Is there anyone or anyplace else using zebrafish technology?

“Yes. Although zebrafish genetic studies started with a single laboratory here at the University of Oregon, there are now over 7,000 researchers in more than 40 countries using zebrafish technology. We are collaborating with several of these researchers who are developing technologies that may be applicable to our studies of Usher 1F.”

 

What are the stages that you go through to incorporate the Usher 1F gene within the zebrafish and how long from step A to step Z does it take to formulate a result or a response?

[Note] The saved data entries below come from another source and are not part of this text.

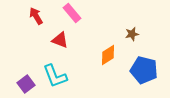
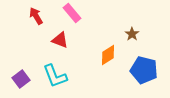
brown star: rotated 24 degrees counterclockwise
purple square: moved 5 px left, 5 px up
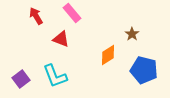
red triangle: moved 1 px right, 1 px up
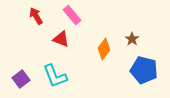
pink rectangle: moved 2 px down
brown star: moved 5 px down
orange diamond: moved 4 px left, 6 px up; rotated 20 degrees counterclockwise
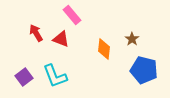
red arrow: moved 17 px down
orange diamond: rotated 30 degrees counterclockwise
purple square: moved 3 px right, 2 px up
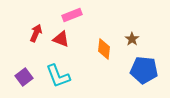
pink rectangle: rotated 72 degrees counterclockwise
red arrow: rotated 54 degrees clockwise
blue pentagon: rotated 8 degrees counterclockwise
cyan L-shape: moved 3 px right
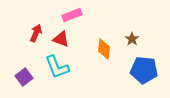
cyan L-shape: moved 1 px left, 9 px up
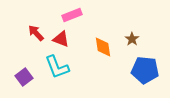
red arrow: rotated 66 degrees counterclockwise
orange diamond: moved 1 px left, 2 px up; rotated 15 degrees counterclockwise
blue pentagon: moved 1 px right
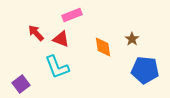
purple square: moved 3 px left, 7 px down
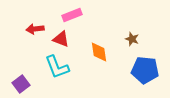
red arrow: moved 1 px left, 4 px up; rotated 54 degrees counterclockwise
brown star: rotated 16 degrees counterclockwise
orange diamond: moved 4 px left, 5 px down
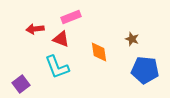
pink rectangle: moved 1 px left, 2 px down
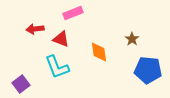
pink rectangle: moved 2 px right, 4 px up
brown star: rotated 16 degrees clockwise
blue pentagon: moved 3 px right
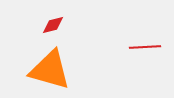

“The first step was to obtain the human gene sequence from normal individuals and from Usher 1F patients. We then cut out the corresponding part of the zebrafish gene and replaced it with the human sequence to generate the models. These experiments were conducted in newly fertilized zebrafish eggs. We then grew the embryos up to adulthood and bred them to produce offspring that have Usher syndrome. This part of the work has taken about a year and half. We are now testing these Usher 1F models to ensure that the gene replacement is correct. Then we will start testing various strategies to treat the models with therapies that can eventually be used in patients. At that point, we will partner with companies that specialize in gene therapies and that can eventually help move the project forward to clinical trials with patients.

 

What is the most challenging part in using zebrafish with Usher 1F?

“Although zebrafish have been widely used for molecular genetics, this is one of the first experiments to swap in part of a human gene. Along the way, we have run into a number of unanticipated surprises that have altered our strategy. But, this is, of course, part of the challenge and excitement of basic research.”